§ EXERCISE BRIEF
In the entries below, rewrite the lines starting with the line that contains "### vs. base" and going on through the line that contains "### vs. 3.10.4", replacing "Memory usage" with "Memory consumption" and leaving everything else unchanged.

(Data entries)
--- START ---
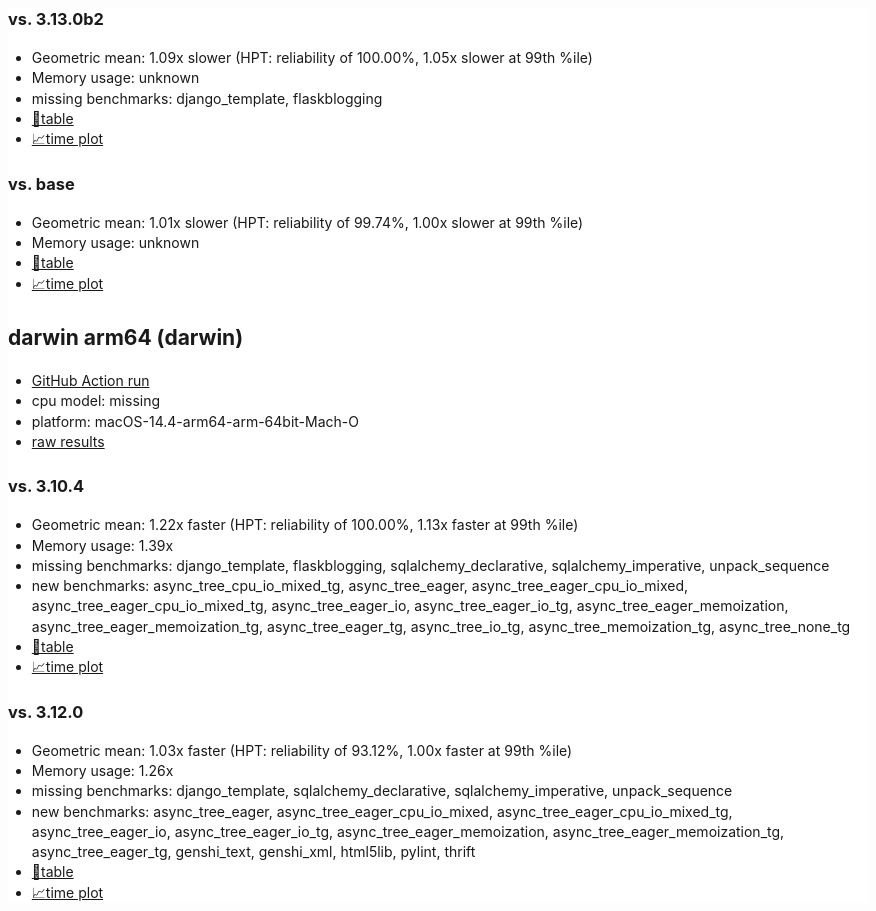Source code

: ### vs. 3.13.0b2

- Geometric mean: 1.09x slower (HPT: reliability of 100.00%, 1.05x slower at 99th %ile)
- Memory usage: unknown
- missing benchmarks: django_template, flaskblogging
- [📄table](bm-20240404-pythonperf1_win32-x86-brandtbucher-stitch_exhausted-3.13.0a5%2B-7422720-vs-3.13.0b2.md)
- [📈time plot](bm-20240404-pythonperf1_win32-x86-brandtbucher-stitch_exhausted-3.13.0a5%2B-7422720-vs-3.13.0b2.svg)

### vs. base

- Geometric mean: 1.01x slower (HPT: reliability of 99.74%, 1.00x slower at 99th %ile)
- Memory usage: unknown
- [📄table](bm-20240404-pythonperf1_win32-x86-brandtbucher-stitch_exhausted-3.13.0a5%2B-7422720-vs-base.md)
- [📈time plot](bm-20240404-pythonperf1_win32-x86-brandtbucher-stitch_exhausted-3.13.0a5%2B-7422720-vs-base.svg)

## darwin arm64 (darwin)

- [GitHub Action run](https://github.com/faster-cpython/benchmarking/actions/runs/8560816817)
- cpu model: missing
- platform: macOS-14.4-arm64-arm-64bit-Mach-O
- [raw results](bm-20240404-darwin-arm64-brandtbucher-stitch_exhausted-3.13.0a5%2B-7422720.json)

### vs. 3.10.4

- Geometric mean: 1.22x faster (HPT: reliability of 100.00%, 1.13x faster at 99th %ile)
- Memory usage: 1.39x
- missing benchmarks: django_template, flaskblogging, sqlalchemy_declarative, sqlalchemy_imperative, unpack_sequence
- new benchmarks: async_tree_cpu_io_mixed_tg, async_tree_eager, async_tree_eager_cpu_io_mixed, async_tree_eager_cpu_io_mixed_tg, async_tree_eager_io, async_tree_eager_io_tg, async_tree_eager_memoization, async_tree_eager_memoization_tg, async_tree_eager_tg, async_tree_io_tg, async_tree_memoization_tg, async_tree_none_tg
- [📄table](bm-20240404-darwin-arm64-brandtbucher-stitch_exhausted-3.13.0a5%2B-7422720-vs-3.10.4.md)
- [📈time plot](bm-20240404-darwin-arm64-brandtbucher-stitch_exhausted-3.13.0a5%2B-7422720-vs-3.10.4.svg)

### vs. 3.12.0

- Geometric mean: 1.03x faster (HPT: reliability of 93.12%, 1.00x faster at 99th %ile)
- Memory usage: 1.26x
- missing benchmarks: django_template, sqlalchemy_declarative, sqlalchemy_imperative, unpack_sequence
- new benchmarks: async_tree_eager, async_tree_eager_cpu_io_mixed, async_tree_eager_cpu_io_mixed_tg, async_tree_eager_io, async_tree_eager_io_tg, async_tree_eager_memoization, async_tree_eager_memoization_tg, async_tree_eager_tg, genshi_text, genshi_xml, html5lib, pylint, thrift
- [📄table](bm-20240404-darwin-arm64-brandtbucher-stitch_exhausted-3.13.0a5%2B-7422720-vs-3.12.0.md)
- [📈time plot](bm-20240404-darwin-arm64-brandtbucher-stitch_exhausted-3.13.0a5%2B-7422720-vs-3.12.0.svg)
--- END ---
§ RESPONSE FOR THIS EXERCISE
### vs. base

- Geometric mean: 1.01x slower (HPT: reliability of 99.74%, 1.00x slower at 99th %ile)
- Memory consumption: unknown
- [📄table](bm-20240404-pythonperf1_win32-x86-brandtbucher-stitch_exhausted-3.13.0a5%2B-7422720-vs-base.md)
- [📈time plot](bm-20240404-pythonperf1_win32-x86-brandtbucher-stitch_exhausted-3.13.0a5%2B-7422720-vs-base.svg)

## darwin arm64 (darwin)

- [GitHub Action run](https://github.com/faster-cpython/benchmarking/actions/runs/8560816817)
- cpu model: missing
- platform: macOS-14.4-arm64-arm-64bit-Mach-O
- [raw results](bm-20240404-darwin-arm64-brandtbucher-stitch_exhausted-3.13.0a5%2B-7422720.json)

### vs. 3.10.4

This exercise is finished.